Ich bin anders ostdeutsch als meine Eltern. Ich bin kein Ossi, ich bin ein Nachwendekind. Großgeworden in den 90ern. Als viele Eltern meiner Freund:innen ihren Job verloren haben und das Schwimmbad, die Schule zumachte. Ich habe den Ausverkauf miterlebt. Sich verloren fühlen, das ist auch ein Teil des Ostdeutschseins. Es bedeutet, auch Umbrüche zu kennen und Sicherheiten nicht zu vertrauen. Gleichzeitig fühlt sich das Ostdeutsche in mir auch ehrlich und authentisch an. Ich bin mit Freund:innen groß geworden, die nicht privilegiert waren. Ich habe nicht in einer Blase gelebt, wie jetzt manchmal. Geld gab es nicht im Überfluss, deswegen bin ich heute noch sparsam und irgendwie bescheiden.

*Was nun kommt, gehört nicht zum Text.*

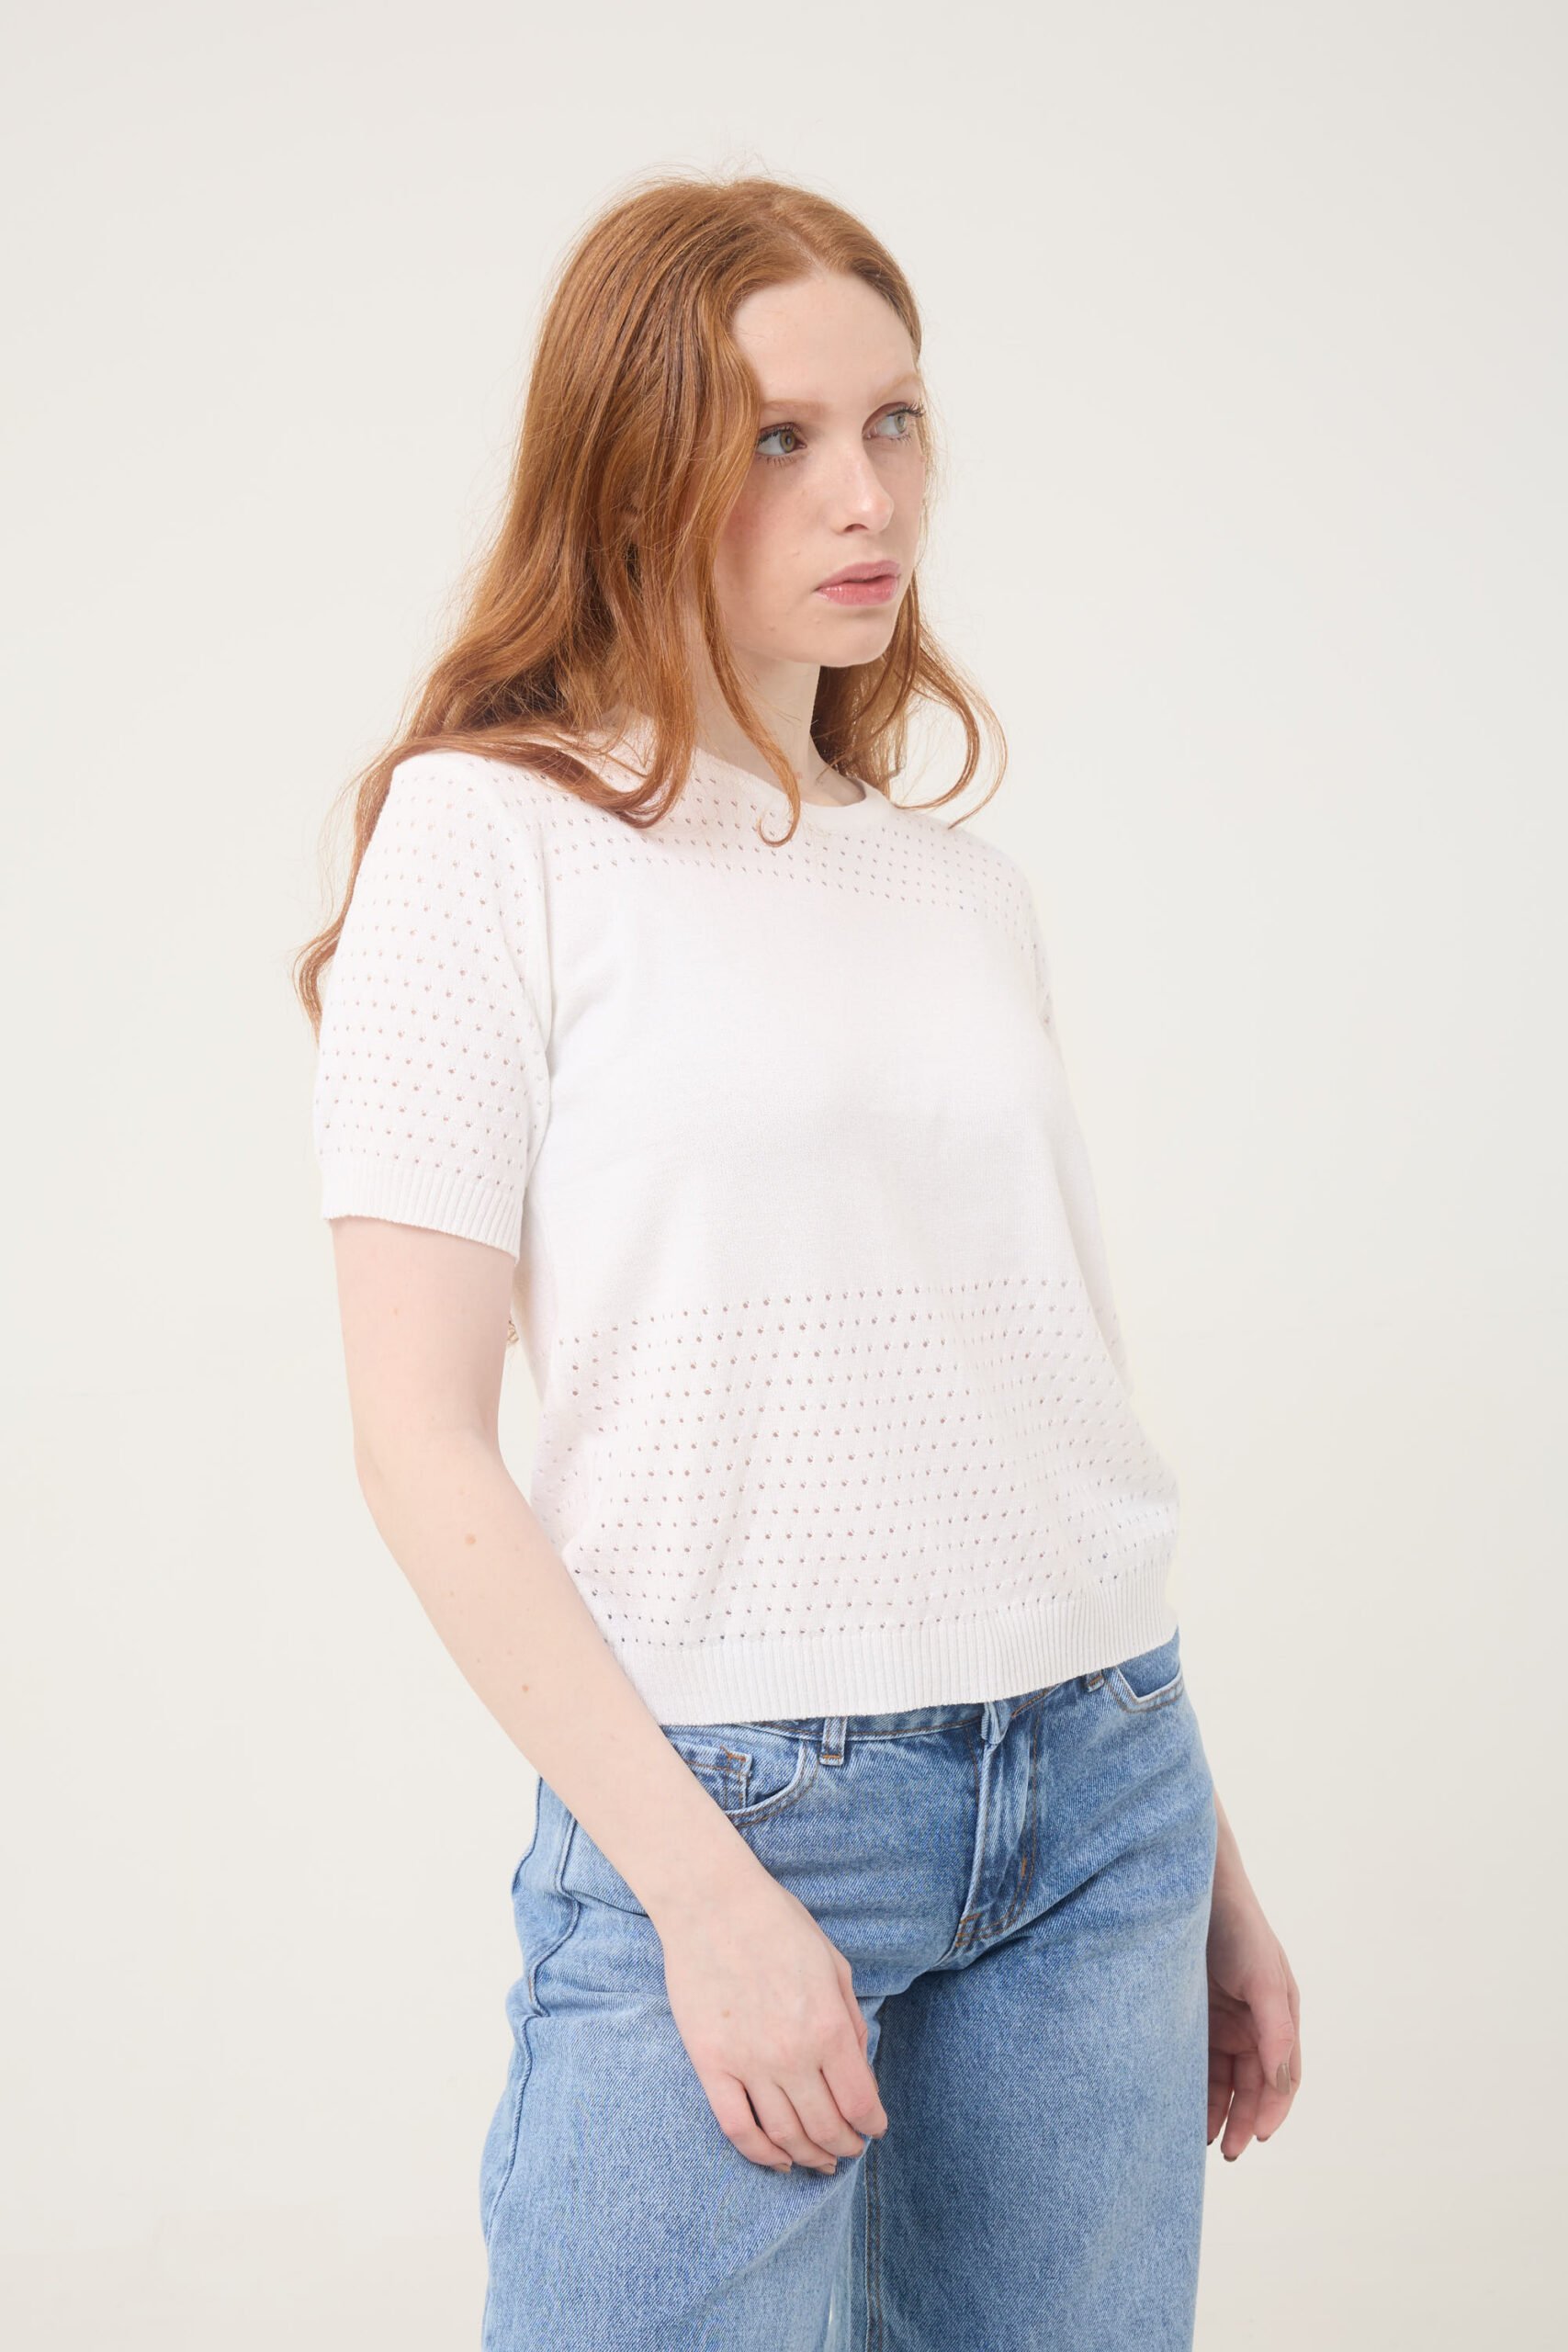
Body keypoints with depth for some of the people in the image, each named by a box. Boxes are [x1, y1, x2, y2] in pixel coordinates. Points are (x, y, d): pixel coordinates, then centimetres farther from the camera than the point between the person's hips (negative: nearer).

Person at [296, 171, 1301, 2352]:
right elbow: (422, 1439, -9)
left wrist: (1207, 1856, 15)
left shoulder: (968, 883, 11)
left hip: (1098, 1783, 5)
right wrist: (709, 1889, -14)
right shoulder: (493, 828, -4)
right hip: (730, 1793, -5)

Was wünscht du dir für Ostdeutschland?

Ich wünsche mir für Ostdeutschland, dass wir uns nicht mehr damit abmühen, uns an den vermeintlichen „West“-Standard anzugleichen. Das hat die letzten 30 Jahre nur zu Frustrationen geführt. Wir sollten unsere Eigenheiten akzeptieren. Was nicht heißt, dass wir uns mit schlechteren Löhnen, weniger Spitzenpositionen und Klischees abfinden sollten. Wir sollten selbstbewusster auftreten. Uns aber nicht überhöhen. Denn Ostdeutschland hat Probleme, gravierende zum Teil. Die wurden lange genug klein geredet. Wir sollten sie ansprechen. Und uns öffnen. Zu oft begegne ich einer Wagenburg-Mentalität, vielleicht gab es zu viele Verletzungen.